- **EXERCISE REQUIREMENTS**: If an entry holds an image, leave that image out and transcribe everything else exactly.

- **EXERCISE MATERIALS**:

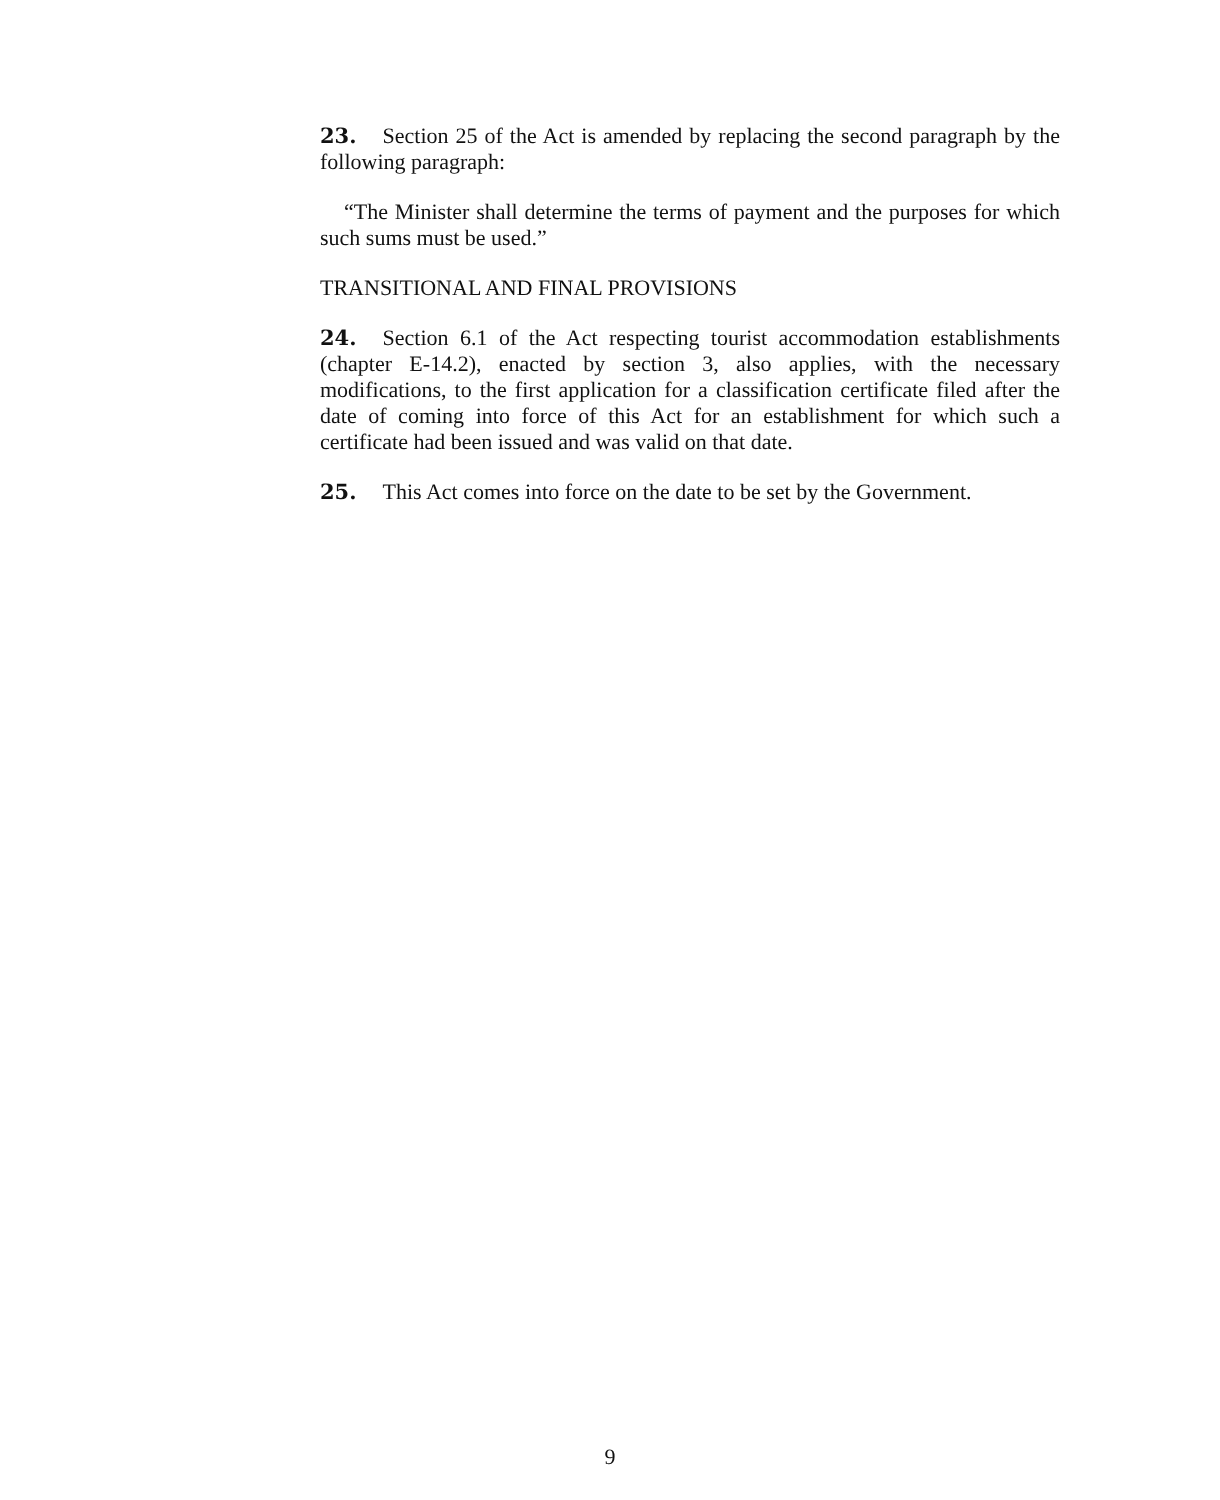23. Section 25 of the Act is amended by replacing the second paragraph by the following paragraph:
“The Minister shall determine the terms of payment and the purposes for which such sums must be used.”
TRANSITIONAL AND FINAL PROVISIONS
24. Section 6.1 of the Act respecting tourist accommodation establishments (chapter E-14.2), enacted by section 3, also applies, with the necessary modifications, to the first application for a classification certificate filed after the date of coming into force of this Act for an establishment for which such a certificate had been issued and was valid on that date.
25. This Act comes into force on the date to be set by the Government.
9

- **EXPECTED ANSWER**:
23. Section 25 of the Act is amended by replacing the second paragraph by the following paragraph:
“The Minister shall determine the terms of payment and the purposes for which such sums must be used.”
TRANSITIONAL AND FINAL PROVISIONS
24. Section 6.1 of the Act respecting tourist accommodation establishments (chapter E-14.2), enacted by section 3, also applies, with the necessary modifications, to the first application for a classification certificate filed after the date of coming into force of this Act for an establishment for which such a certificate had been issued and was valid on that date.
25. This Act comes into force on the date to be set by the Government.
9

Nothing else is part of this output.